To change these config files, you can use the following commands:
$ sudo nano /etc/cassandra/cassandra.yaml
$ sudo nano /etc/cassandra/cassandra-rackdc.properties
Make the following adjustments in the cassandra.yaml file based on your setup:
cluster_name: This needs to be the same for all nodes in your Cassandra cluster.
hinted_handoff_throttle_in_kb: Only used prior to Cassandra 4.1. Set this to 10240.
hinted_handoff_throttle: From Cassandra 4.1 onwards, this option replaces hinted_handoff_throttle_in_kb. Set this to 10000.
max_hints_delivery_threads: Set this to 12.
authenticator: Set this to PasswordAuthenticator.
data_file_directories: The location(s) where you want to store the data.
auto_snapshot_ttl: This option is available since Cassandra 4.1. Set this to the desired time to keep the automatic snapshots. For example, to keep them for a day:
auto_snapshot_ttl: 1d
.seeds: The IP address(es) of all the seeds in your Cassandra cluster. Cassandra nodes use this list of hosts to find each other and learn the topology of the ring.
Tip
We recommend 3 seed nodes for every data center, preferably in different racks.
If the node is being added to an existing cluster, ensure that only existing nodes are configured as seed and that the other nodes are available and reachable (default port is 7000).
For example, in a cluster with IPs 10.11.1.72, 10.11.2.72, 10.11.3.72, 10.11.4.72, 10.11.5.72, 10.11.6.72, and 10.11.7.72 and one data center, you might have the following configuration:
- seeds: "10.11.1.72, 10.11.3.72, 10.11.6.72:7000"
listen_address: The IP address of the node.
listen_on_broadcast_address: Set this to true.
rpc_address: Set this to 0.0.0.0.
broadcast_rpc_address: The IP address of the node.
endpoint_snitch: Set this to GossipingPropertyFileSnitch
tombstone_warn_threshold: Set to 1000000. Cassandra warns in the Debug.log whenever there are more tombstones than this threshold. This provides a good indication of when the tombstone_failure_threshold might be exceeded.

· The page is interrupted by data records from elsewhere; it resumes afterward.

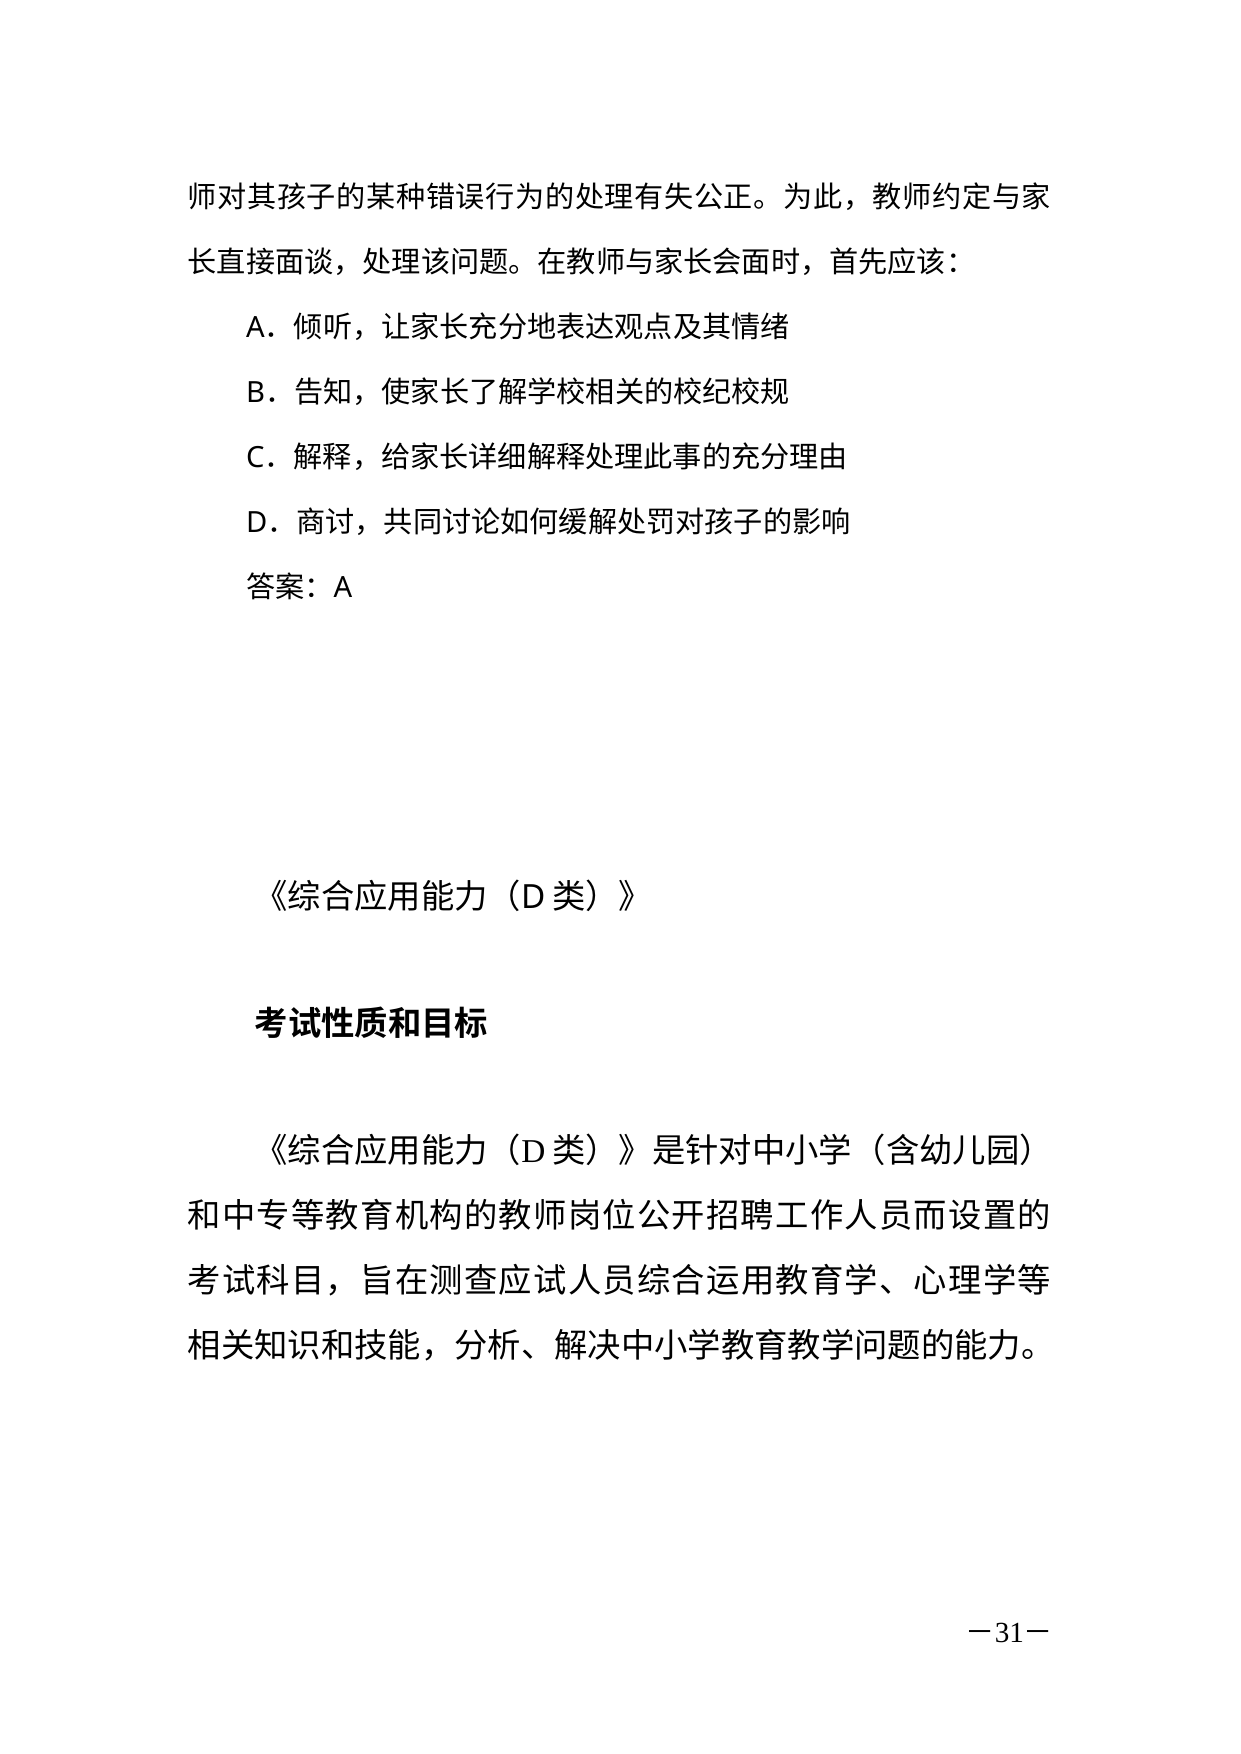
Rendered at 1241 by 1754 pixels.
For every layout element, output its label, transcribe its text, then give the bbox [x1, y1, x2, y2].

text 《综合应用能力（D类）》是针对中小学（含幼儿园）和中专等教育机构的教师岗位公开招聘工作人员而设置的考试科目，旨在测查应试人员综合运用教育学、心理学等相关知识和技能，分析、解决中小学教育教学问题的能力。 [187, 1116, 1053, 1376]
text 答案：A [187, 552, 1053, 617]
text 考试性质和目标 [187, 989, 1053, 1054]
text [187, 162, 1053, 292]
text A．倾听，让家长充分地表达观点及其情绪 [187, 292, 1053, 357]
text D．商讨，共同讨论如何缓解处罚对孩子的影响 [187, 487, 1053, 552]
subtitle 《综合应用能力（D类）》 [187, 861, 1053, 926]
text C．解释，给家长详细解释处理此事的充分理由 [187, 422, 1053, 487]
text B．告知，使家长了解学校相关的校纪校规 [187, 357, 1053, 422]
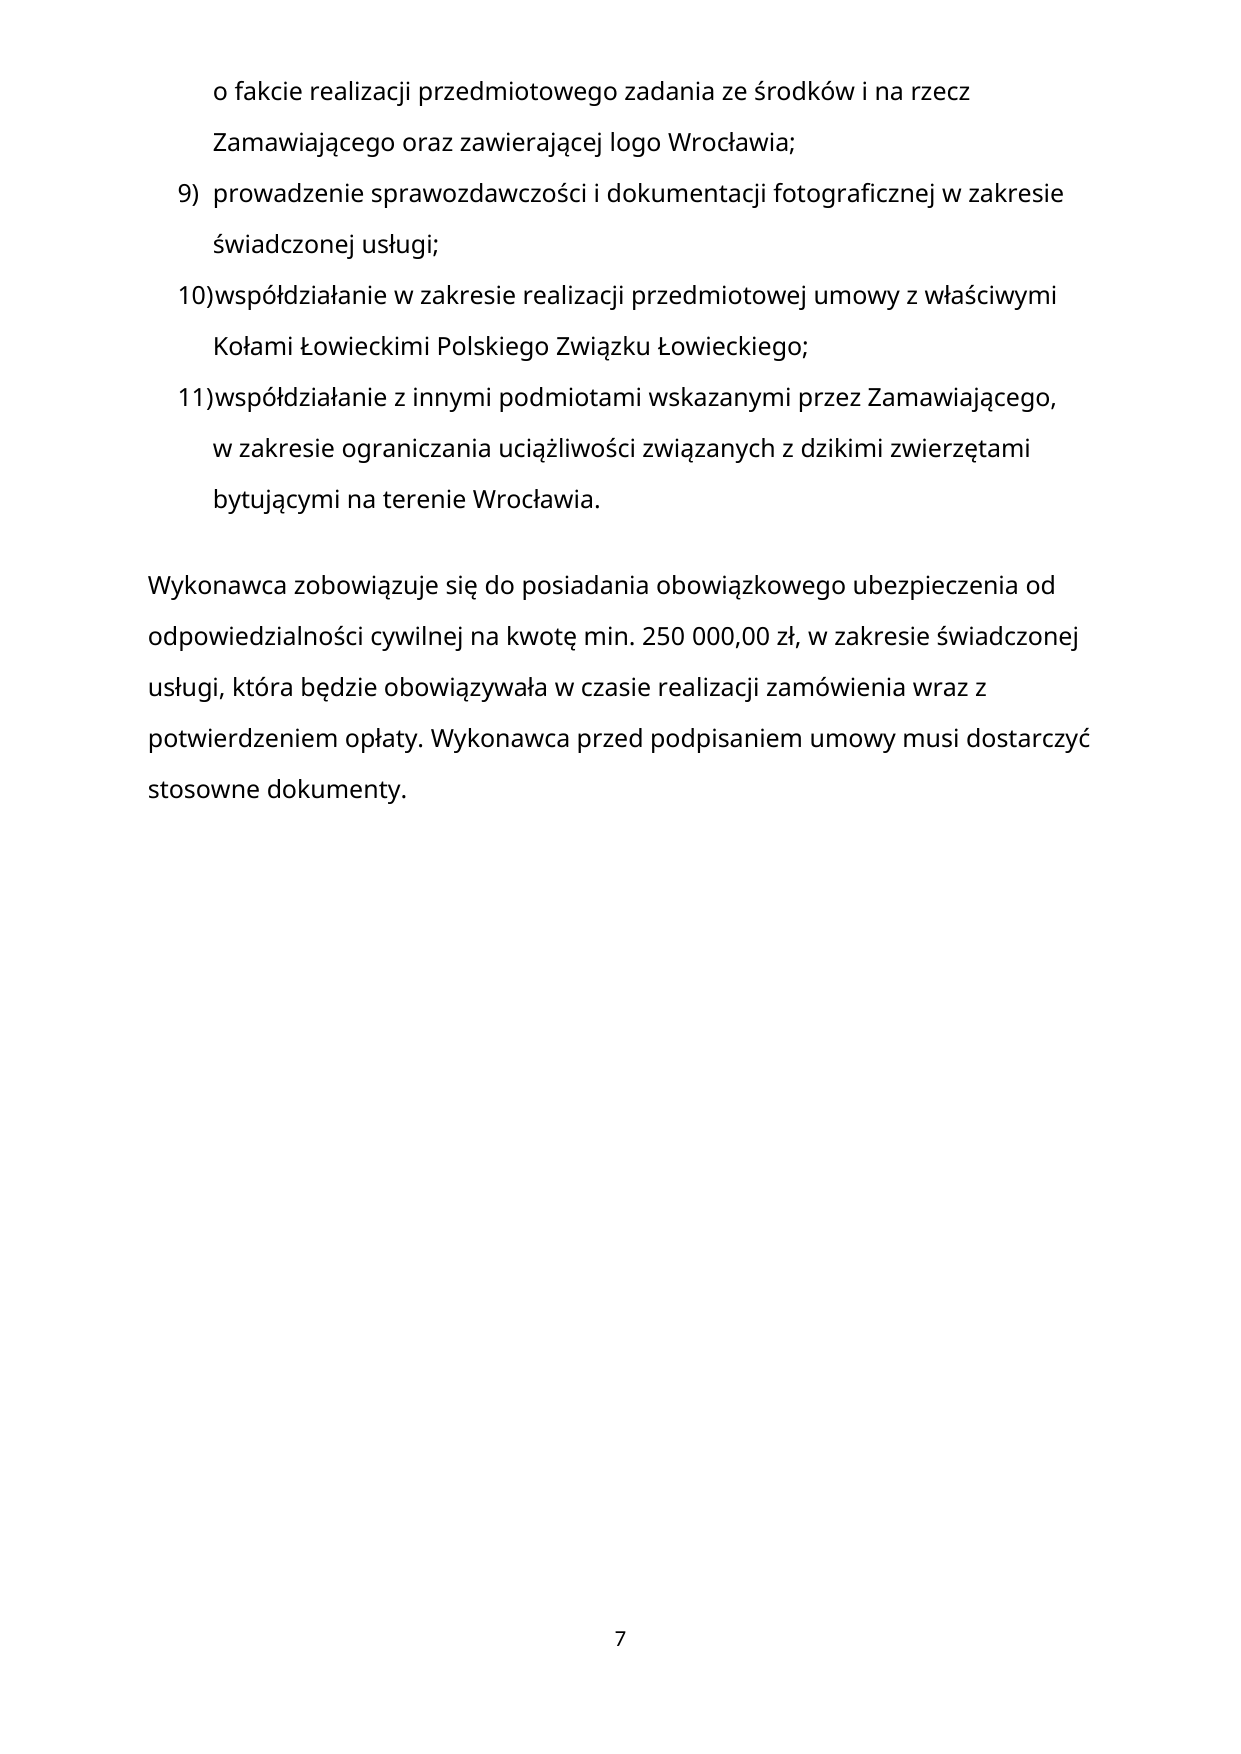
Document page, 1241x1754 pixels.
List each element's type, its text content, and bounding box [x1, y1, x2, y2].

text Wykonawca zobowiązuje się do posiadania obowiązkowego ubezpieczenia od odpowiedzialności cywilnej na kwotę min. 250 000,00 zł, w zakresie świadczonej usługi, która będzie obowiązywała w czasie realizacji zamówienia wraz z potwierdzeniem opłaty. Wykonawca przed podpisaniem umowy musi dostarczyć stosowne dokumenty. [148, 567, 1093, 806]
list prowadzenie sprawozdawczości i dokumentacji fotograficznej w zakresie świadczonej usługi; [177, 176, 1093, 261]
list współdziałanie z innymi podmiotami wskazanymi przez Zamawiającego, w zakresie ograniczania uciążliwości związanych z dzikimi zwierzętami bytującymi na terenie Wrocławia. [177, 380, 1093, 516]
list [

tombstone_failure_threshold: Set to 2000000. Queries will fail if a record has more tombstones than the value set here. Increases of this value will slow down your reads but might be manageable depending on the use case.
Note
Tombstones are generated for each delete in the Cassandra database. The value of the tombstone_failure_threshold setting could influence data saved in an element. If an element has many updates on the same parameter in a short time span, this value might be exceeded, and saved data might not get displayed on the element card.
Make the following adjustments in the cassandra-rackdc.properties file based on your setup:
dc: The name of the data center where this node is located.
rack: The name of the rack where this node is located. These are logical racks and can be different from the physical racks.
prefer_local: Set this to true.
Important
To ensure even distribution of the replicas among the nodes within a data center, the replication factor should be a multiple of the number of racks. General practice is to put all nodes of a data center in one rack.
Start Cassandra and evaluate if the service is up and running.
To start Cassandra, use the following command:
$ sudo systemctl start cassandra.service
To check if Cassandra is running, use the following command (note that it can take a couple of seconds before the node is started):
$ nodetool status
If the node does note state UN (Up & Normal) in the nodetool status command, evaluate the logging. The logging is located at /var/log/cassandra/system.log.
Configure a superuser account that will be used by DataMiner to connect to the database. See Cassandra authentication.
Install and configure Cassandra Reaper on each database node. See Installing Cassandra Reaper.
Configure the Cassandra cluster database in System Center. See Configuring the database settings in Cube.
In this setup, the Cassandra database is not managed by DataMiner, so it is essential that you manage it yourself. See Maintaining a Cassandra cluster.